— Work instructions —
Looking at the entries below, how many lines include the word "anchor"? Answer with the number alone.

— The records —

##############################

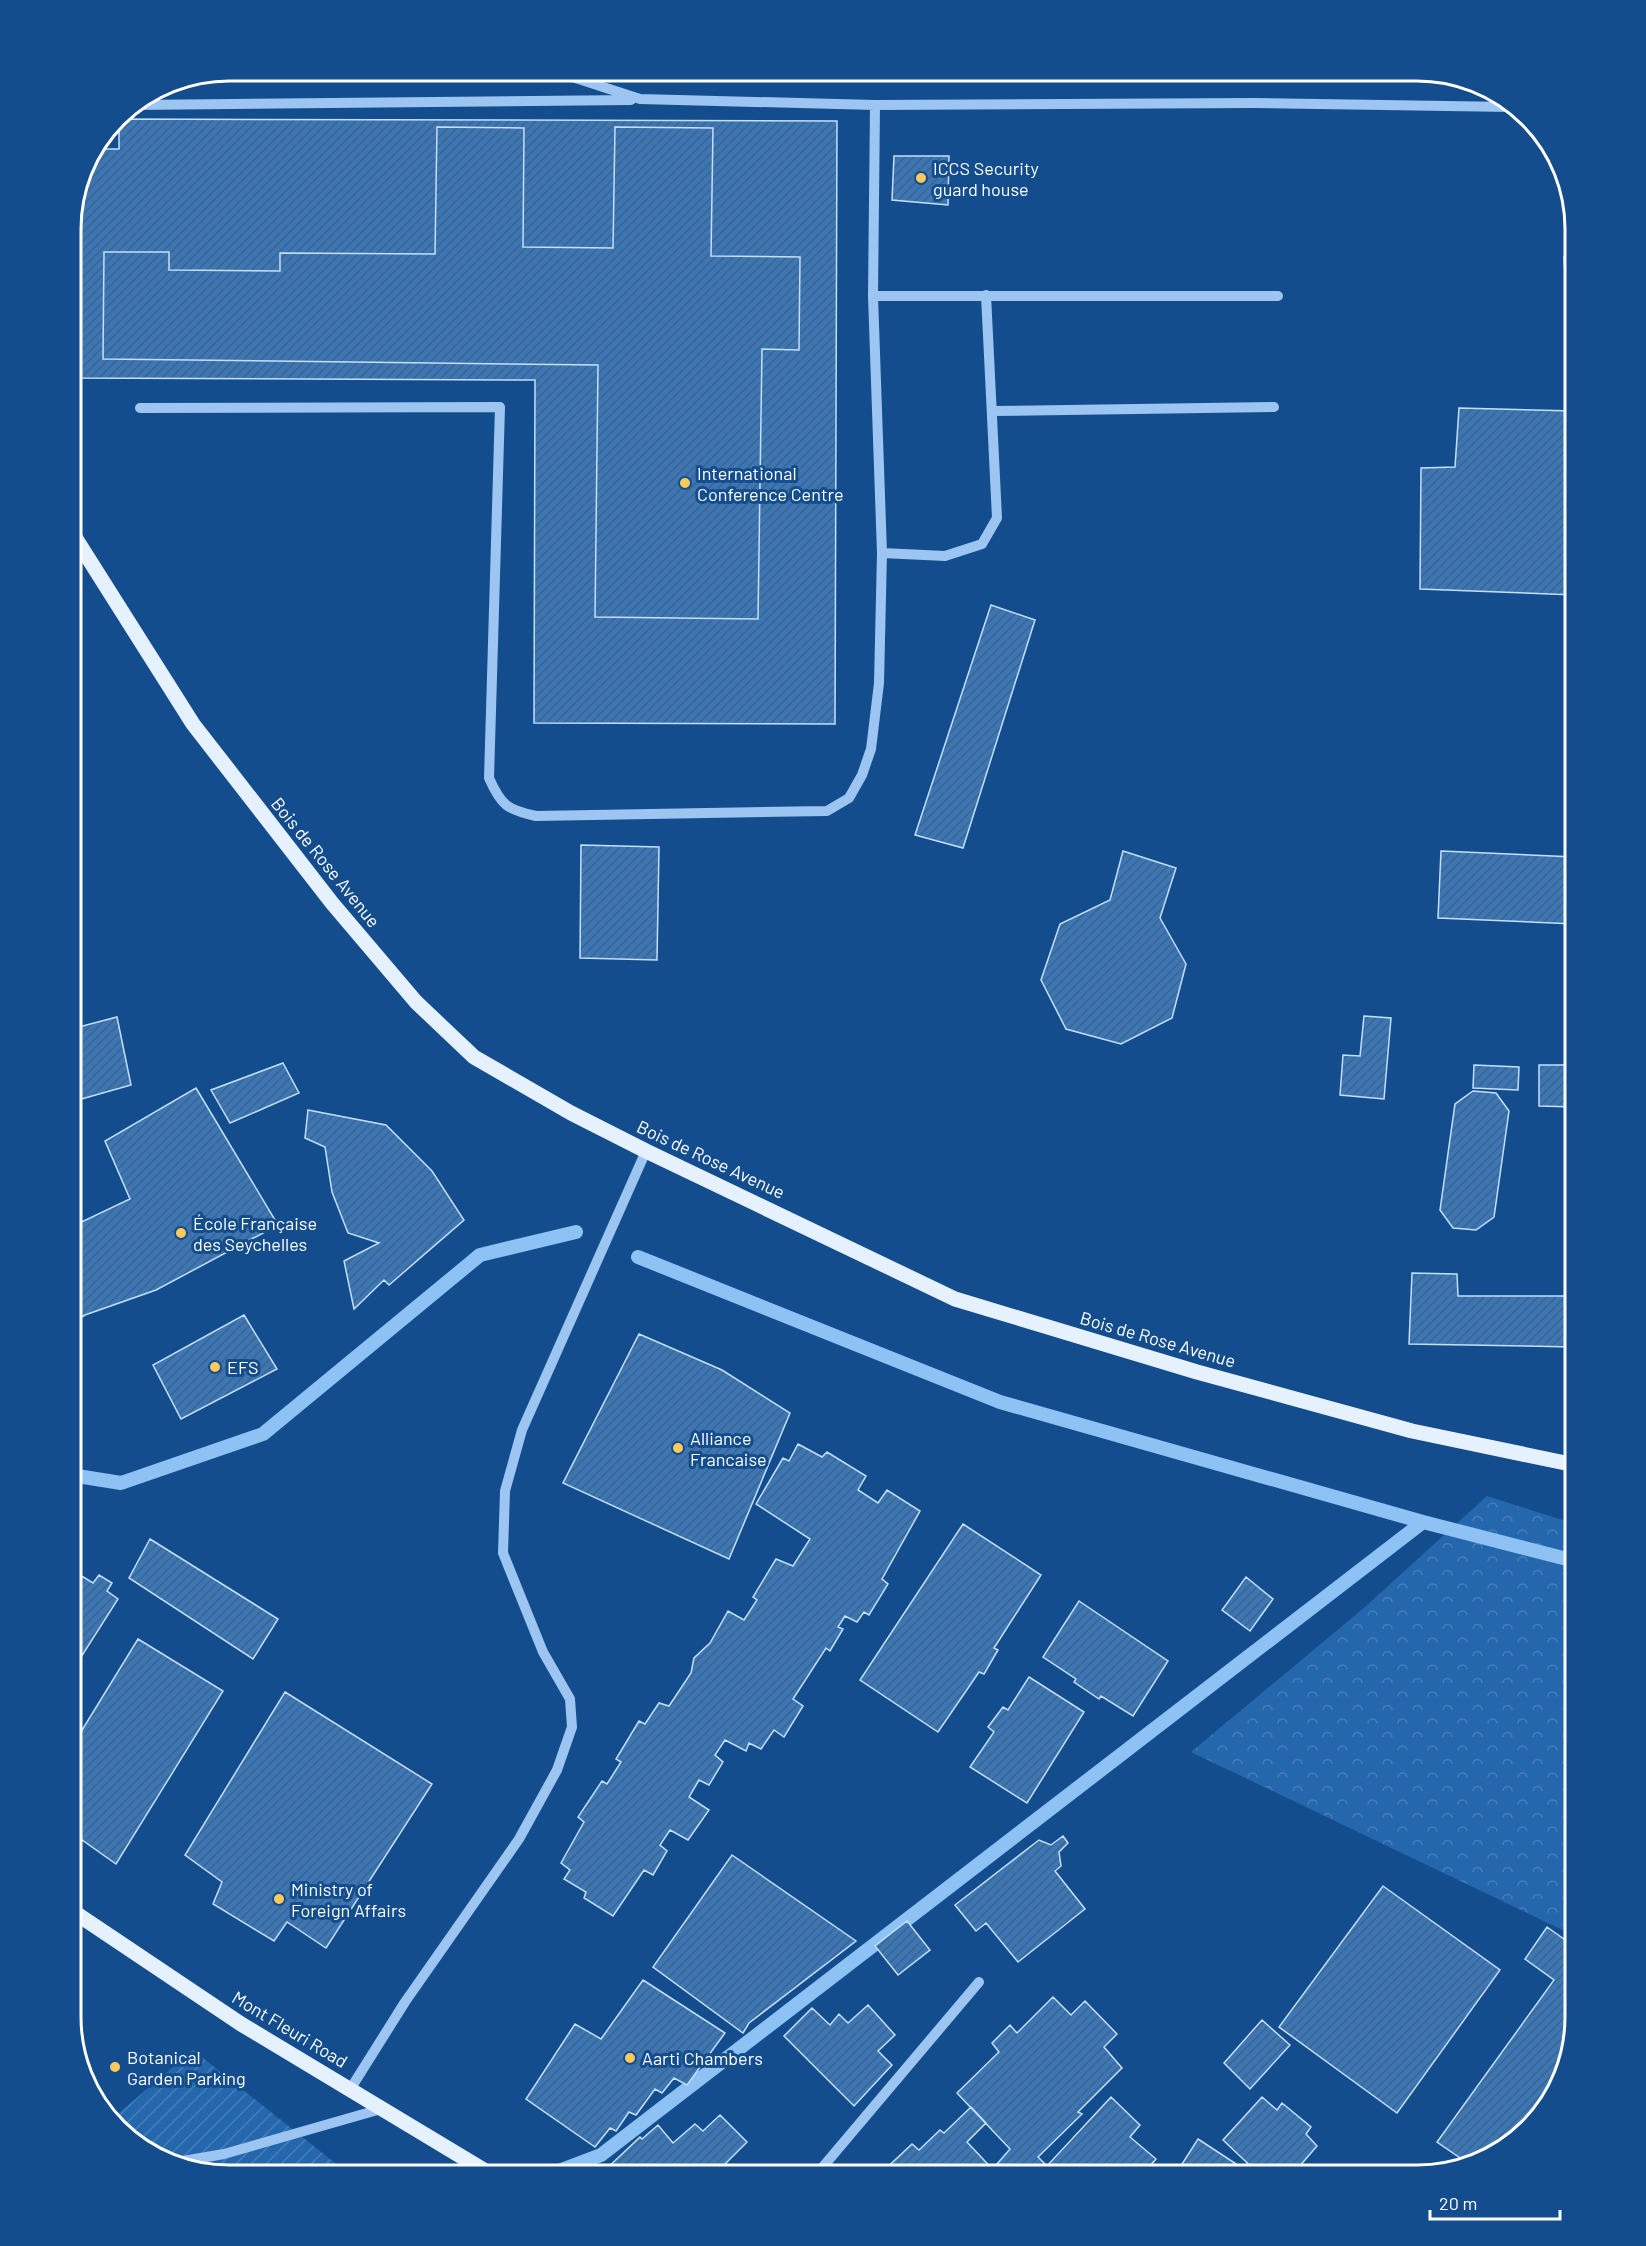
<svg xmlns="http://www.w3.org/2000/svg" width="1646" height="2246" font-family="Barlow,sans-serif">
  <defs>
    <pattern id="forest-crowns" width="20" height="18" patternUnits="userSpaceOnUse" patternTransform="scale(1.5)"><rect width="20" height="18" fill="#2567ad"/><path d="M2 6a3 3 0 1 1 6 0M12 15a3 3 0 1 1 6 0" fill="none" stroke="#467eb9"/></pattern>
    <pattern id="garden-furrows" width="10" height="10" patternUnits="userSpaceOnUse" patternTransform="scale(1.5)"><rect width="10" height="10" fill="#2567ad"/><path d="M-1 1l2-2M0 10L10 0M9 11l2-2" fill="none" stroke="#467eb9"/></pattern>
    <pattern id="building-hatch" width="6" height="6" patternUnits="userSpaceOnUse" patternTransform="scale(1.5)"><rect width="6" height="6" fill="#3b77b7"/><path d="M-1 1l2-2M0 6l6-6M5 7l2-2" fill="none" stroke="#446282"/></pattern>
  </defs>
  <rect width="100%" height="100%" fill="#134d8d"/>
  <path fill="url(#forest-crowns)" d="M1487,1496L1575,1524V1936L1191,1752L1365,1607Z"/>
  <path fill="#2567ad" d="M656,71H1257V78Z"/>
  <path fill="url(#garden-furrows)" d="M193,2050L350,2175H219L150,2154L113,2118Z"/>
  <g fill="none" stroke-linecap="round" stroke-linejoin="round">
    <path stroke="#8ec1f4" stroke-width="14" d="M638,1257L1000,1402L1423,1522L1575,1561
      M71,1475L121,1483L263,1434L480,1255L576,1232
      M556,2172L601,2155L1423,1522"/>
  </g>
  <path fill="url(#building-hatch)" stroke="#c3dffc" stroke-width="1.5" d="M119,119L837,121L835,724L534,723L535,380L71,378L72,216L87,159L95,149H119Z
    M437,127L524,128L523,247L613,248L615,127L713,128L711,256L800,257L799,350L762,349L758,619L595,617L598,365L103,359L104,252H169V270L280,271V253L435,254Z
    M894,156H949L948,205L892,200Z
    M1564,257H1575V276H1565Z
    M1459,408L1575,411V595L1420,589L1421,468L1455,467Z
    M991,605L1035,620L963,848L915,835Z
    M581,845L659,847L657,960L580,958Z
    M1123,851L1176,868L1160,918L1186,964L1172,1018L1121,1044L1066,1029L1041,980L1060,924L1110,900Z
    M1441,851L1575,857V924L1438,918Z
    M1364,1016L1391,1018L1384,1099L1340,1095L1343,1055L1360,1056Z
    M117,1017L131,1085L71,1102V1029Z
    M283,1063L299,1093L230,1123L211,1090Z
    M1474,1065L1519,1067L1518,1090L1473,1088Z
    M1539,1065H1575V1107L1539,1106Z
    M196,1088L278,1225L156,1290L85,1315L71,1324V1227L130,1199L105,1141Z
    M1473,1091L1496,1093L1509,1111L1494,1217L1476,1230L1453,1228L1440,1210L1455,1104Z
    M308,1110L386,1125L432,1171L464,1220L389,1285L384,1280L354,1309L344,1261L379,1243L348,1233L332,1192L325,1147L305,1138Z
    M1571,1255H1575V1347L1409,1344L1412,1273L1457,1274L1458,1296H1570Z
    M244,1315L277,1369L181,1419L153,1365Z
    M639,1334L722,1370L790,1413L729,1559L563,1483Z
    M798,1444L822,1457L827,1452L866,1476L858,1490L878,1503L887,1490L920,1511L882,1579L888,1584L869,1615L864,1612L857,1622L845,1616L838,1627L843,1629L830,1651L826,1648L793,1699L803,1706L784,1737L774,1730L761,1749L749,1743L746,1751L725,1740L715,1755L723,1762L709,1785L699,1780L689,1797L709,1810L688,1840L670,1830L660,1845L667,1851L653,1875L644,1870L613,1916L584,1898L586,1892L564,1879L570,1870L561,1863L584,1822L578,1817L602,1781L607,1784L621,1762L616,1759L639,1721L645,1724L659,1703L669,1706L691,1673L694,1658L710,1643L728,1611L744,1620L757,1600L753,1597L776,1559L793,1566L810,1539L756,1504L783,1458L789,1461Z
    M963,1524L1041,1575L994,1648L998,1650L984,1674L979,1672L938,1732L860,1680Z
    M150,1539L278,1619L253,1659L129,1578Z
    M80,1575L93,1583L99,1575L112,1583L107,1591L118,1599L71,1673V1591Z
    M1246,1577L1273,1599L1250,1631L1222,1610Z
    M1079,1601L1168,1661L1133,1716L1101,1696L1099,1699L1074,1682L1076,1679L1043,1657Z
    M138,1639L223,1691L116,1864L71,1832V1748Z
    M1029,1677L1084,1712L1027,1803L970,1767L994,1732L988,1727L1003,1707L1008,1710Z
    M285,1692L432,1784L326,1948L287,1922L274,1941L213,1904L222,1882L185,1855Z
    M1063,1836L1068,1843L1059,1852L1061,1866L1055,1871L1085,1909L1018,1962L986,1923L976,1931L955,1905L1039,1840L1051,1845Z
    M732,1855L856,1941L749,2023L743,2033L653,1967Z
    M1383,1886L1500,1970L1397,2113L1279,2027Z
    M907,1921L930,1950L898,1975L875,1946Z
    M1547,1927L1575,1947V2017L1554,2096L1496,2154L1466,2162L1437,2142L1554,1980L1525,1959Z
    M643,1980L725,2033L687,2085L674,2078L662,2093L655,2089L636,2115L629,2112L616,2131L610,2128L595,2147L526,2099L575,2024L601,2039Z
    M1053,1997L1071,2015L1085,2001L1117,2034L1104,2047L1122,2068L1078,2112L1082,2114L1038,2157L1047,2166L1111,2097L1140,2125L1130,2137L1156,2159L1142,2175H1009L997,2164L1010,2149L957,2093L999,2052L992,2043L1010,2025L1017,2033Z
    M868,2005L895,2035L878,2051L892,2065L854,2106L784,2036L812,2008L830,2025L839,2014L848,2023Z
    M1262,2020L1290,2045L1250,2089L1224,2063Z
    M1262,2097L1277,2110L1282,2103L1311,2127L1306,2134L1317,2146L1292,2175H1260L1223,2140Z
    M971,2107L986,2123L967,2142L998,2175H879L912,2144L919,2150L940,2130L944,2133Z
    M720,2115L747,2142L714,2175H606L603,2172L640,2137L642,2139L658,2125L673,2143L695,2124L703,2131Z
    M1198,2139L1253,2175H1175Z"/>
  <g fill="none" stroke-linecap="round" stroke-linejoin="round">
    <path stroke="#9cc5f1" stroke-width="10" d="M554,71L640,99L875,105L1254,103L1511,107
      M133,105L631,100
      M873,296H1278
      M140,408L500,407L489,778C501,805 507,810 536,816L827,811L849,798L862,775L871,749L879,683L882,553L873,296L875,105
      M992,411L1274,407
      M882,553L945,556L982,544L997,518L986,295
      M351,2088L405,2002L519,1839L557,1770L572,1727L570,1699L543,1652L503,1553L505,1491L522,1430L646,1151
      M177,2162L224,2154L381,2109
      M816,2175L979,1982"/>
    <path stroke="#e6f1ff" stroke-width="15" d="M71,531L193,724L332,903L416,1002L474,1057L571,1113L646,1151L955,1299L1197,1372L1412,1431L1575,1465
      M71,1910L241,2024L492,2175"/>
  </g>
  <g fill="#ffca5c" stroke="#134d8d" stroke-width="2">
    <circle cx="921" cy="178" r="6"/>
    <circle cx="685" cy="483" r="6"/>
    <circle cx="181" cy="1233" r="6"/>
    <circle cx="215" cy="1367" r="6"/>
    <circle cx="678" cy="1448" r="6"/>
    <circle cx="279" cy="1899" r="6"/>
    <circle cx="630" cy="2058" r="6"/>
    <circle cx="115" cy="2067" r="6"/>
  </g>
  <g text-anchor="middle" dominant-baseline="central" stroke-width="6" stroke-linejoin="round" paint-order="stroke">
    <g font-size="18" fill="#fff" stroke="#134d8d" text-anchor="start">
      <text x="933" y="168">ICCS Security<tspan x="933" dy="21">guard house</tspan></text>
      <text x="697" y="473">International<tspan x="697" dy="21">Conference Centre</tspan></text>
      <text x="193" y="1223">École Française<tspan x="193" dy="21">des Seychelles</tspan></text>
      <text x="227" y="1367">EFS</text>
      <text x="690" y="1438">Alliance<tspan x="690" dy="21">Francaise</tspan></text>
      <text x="291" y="1889">Ministry of<tspan x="291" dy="21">Foreign Affairs</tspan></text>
      <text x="127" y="2057">Botanical<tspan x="127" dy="21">Garden Parking</tspan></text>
      <text x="642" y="2058">Aarti Chambers</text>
    </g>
    <g font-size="18" fill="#fff" stroke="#134d8d">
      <text transform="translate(326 862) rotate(51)">Bois de Rose Avenue</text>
      <text transform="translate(711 1159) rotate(25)">Bois de Rose Avenue</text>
      <text transform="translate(1158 1339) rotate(16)">Bois de Rose Avenue</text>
      <text transform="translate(290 2029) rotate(31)">Mont Fleuri Road</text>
    </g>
  </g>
  <path d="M0 0H1646V2246H0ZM229 81H1417A148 148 0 0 1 1565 229V2017A148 148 0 0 1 1417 2165H229A148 148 0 0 1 81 2017V229A148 148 0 0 1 229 81Z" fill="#134d8d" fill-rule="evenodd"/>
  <path fill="none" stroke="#fff" stroke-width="3" d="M229 81H1417A148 148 0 0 1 1565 229V2017A148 148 0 0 1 1417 2165H229A148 148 0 0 1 81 2017V229A148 148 0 0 1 229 81Z"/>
  <path d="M1430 2210v9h130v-9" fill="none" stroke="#ffffff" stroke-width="3"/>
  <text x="1439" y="2210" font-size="18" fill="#ffffff" stroke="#134d8d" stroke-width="4.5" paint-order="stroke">20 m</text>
</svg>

##############################

— Solution —
2